NEBRASKA TAXPAYERS FOR FREEDOM ISSUE PAPER:
CONGRESSMAN DON BACON: A CONSERVATIVE HERO TO TAXPAYERS.

BACKGROUND:
Congressman Don Bacon, 2nd District NE, in the few months he has served as a congressman in Washington, D.C., has proved himself a true hero to taxpayers and veterans, among other citizens. His stellar record in House votes deserves wide publicity. The following votes clearly demonstrate that he is a staunch fiscal conservative. His constituents should show their gratitude to this elected official so conscientiously serving his district. Call his office at 402-938-0300 and personally thank him for his service.

SPENDING:
SC Res 3: FY 2017 federal budget, directing congressional committees to submit deficit reduction legislation to budget committees. To reduce the deficit by at least $1 billion from FY 2017 to FY 2026. Establishes a deficit-neutral reserve. Voted YES.

HR 39: To encourage successful executives and innovators to temporarily join the government and cooperate with government leaders to create meaningful solutions that can save taxpayer money, accelerate job creation, and greatly improve how the federal government serves Americans, consistent with presidential objectives. Voted YES.

GOVERNMENT REGULATIONS:
HR 5: To reform the regulatory process to make it more transparent to citizens and more accountable to Congress. Regulatory agencies cannot enact laws without judicial review. Voted YES.

HR 21: To permit Congress to consider a resolution to cancel multiple regulations that federal agencies have submitted for review within the last 60 legislative days of a congressional session during the final year of a presidential term and allow Congress to cancel multiple regulations together instead of the present procedure of disapproving only 1 regulation at a time. Voted YES.

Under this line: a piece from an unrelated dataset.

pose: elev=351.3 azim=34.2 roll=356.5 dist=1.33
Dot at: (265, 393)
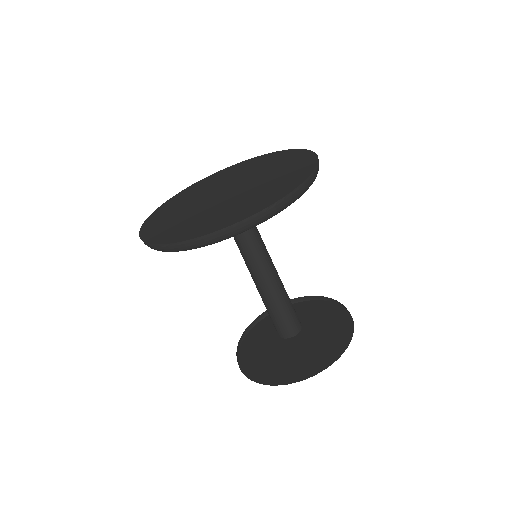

HR 26: To require Congress to vote on a major rule or regulation from the Executive Branch that Office of Management & Budget estimates would impact the economy by $100 million or more. No major regulation now becomes effective until Congress approves it. Strangling federal regulations hurt small businesses. During the first 7 years under the Obama Regime, fed regulators added about 81 new major regulations annually. Federal regulation costs inflicted on job creators and households stood at $1.8 trillion in 2015, about $15,000 per NE household. This bill will prevent abuses of authority like during the Obama Regime that harmed hardworking taxpayers and family businesses. Co-sponsored and voted YES.

HJ Res 38: To stop the EPA from regulating small streams. To nullify the EPA rule that would cost landowners $81 million annually by asserting authority over small creeks and streams. This Obama Administration rule purposely meant to cripple the domestic coal industry. The National Mining Association estimates that rule would have cost billions in lost revenues to state and local governments and between 113,000 and 280,000 jobs. Voted YES.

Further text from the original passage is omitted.